They also brought cultural and political attitudes that were forged far away from the slaveholding South, the place from whence the state’s first wave of Anglo settlers had mostly come, some twenty years earlier. Later, when the Civil War came, many of the German immigrants were happy to go along with the pro-slavery, pro-secession majority, but there were enough subscribers to abolitionist newspapers like the San Antonio-Zeitung and enough delegates willing to stand up in conventions and declare slavery to be evil that many Texans began to regard Germans as a fifth column.

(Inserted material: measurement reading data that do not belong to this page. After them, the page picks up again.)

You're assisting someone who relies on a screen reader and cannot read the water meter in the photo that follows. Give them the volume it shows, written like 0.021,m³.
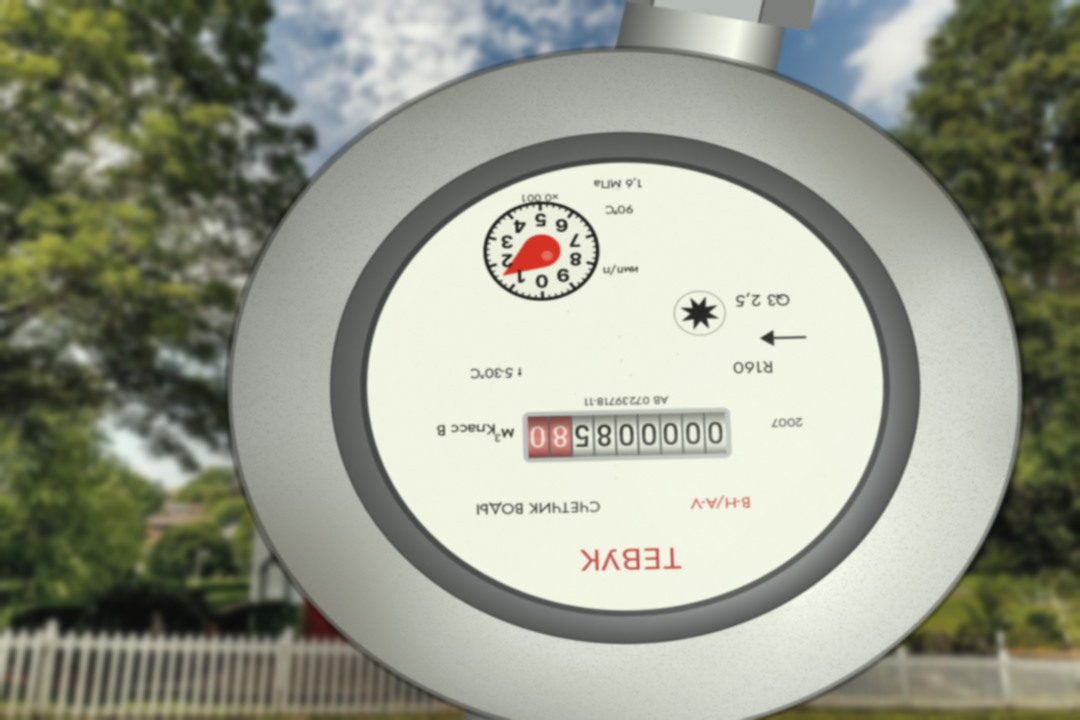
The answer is 85.801,m³
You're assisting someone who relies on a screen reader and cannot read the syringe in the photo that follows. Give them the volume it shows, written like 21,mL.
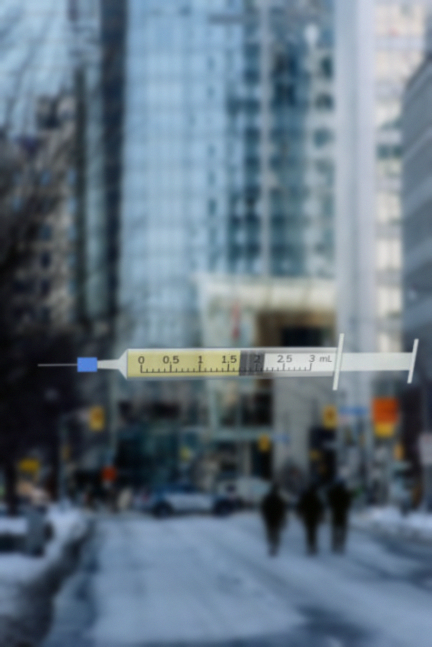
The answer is 1.7,mL
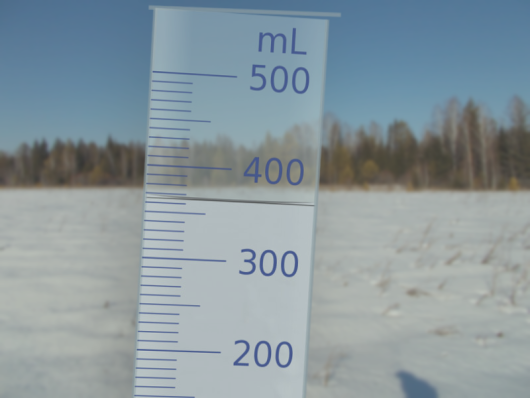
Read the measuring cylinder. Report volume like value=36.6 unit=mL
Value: value=365 unit=mL
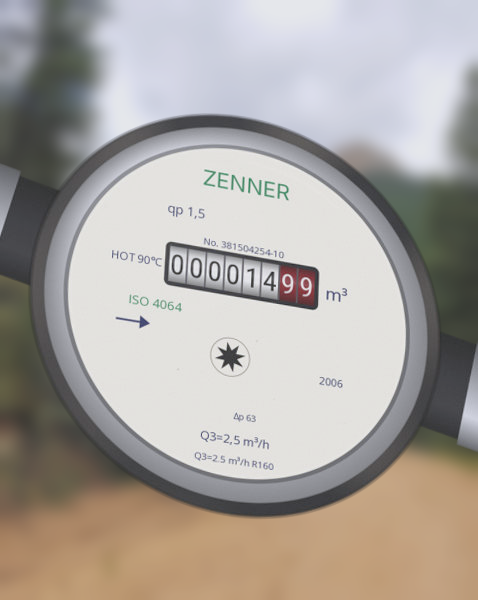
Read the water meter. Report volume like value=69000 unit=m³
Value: value=14.99 unit=m³
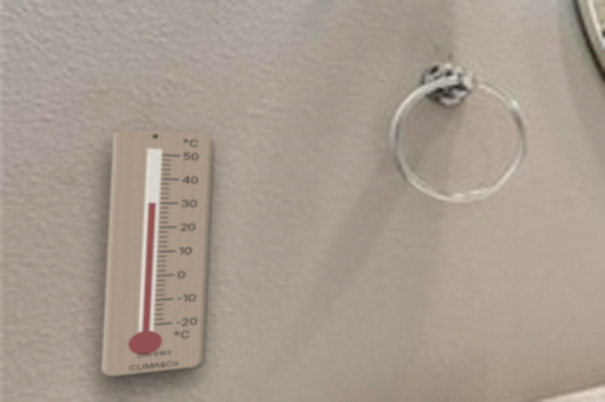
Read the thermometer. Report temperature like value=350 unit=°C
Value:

One of the many little Hill Country towns where these Germans settled was Comfort, the birthplace, a century or so later, of Buzzie’s Bar-B-Q (which later moved to nearby Kerrville). Comfort is also the site of one of the most poignant monuments in Texas, a simple limestone obelisk with the words “Treue der Union” carved on its front. “Treue der Union” means “Loyalty to the Union,” and the monument honors the 36 men, most of them Germans, who were killed by local Confederate troops in 1862 as they attempted to flee to Mexico rather than fight for the South in the Civil War.

The war is long over, and though certain barbecue matters—mop sauce versus dry rub, oak versus hickory, white bread versus crackers—seem like they will defy adjudication forever, it’s a safe bet that the descendants of those dead German Unionists and the Confederates who killed them would unite in agreeing that vinegary pulled pork with a scoop of coleslaw on top is not something they would care to eat.

Their meat, and ours, is beef, the meat of wide-open spaces, the thing that Southerners don’t talk about when they talk about barbecue. Texans may have made a few ill-considered choices here and there in our history, but brisket is not one of them. If our right to define it as the cornerstone of proper barbecue is ever threatened, we will not hesitate to secede again—but this time from the South.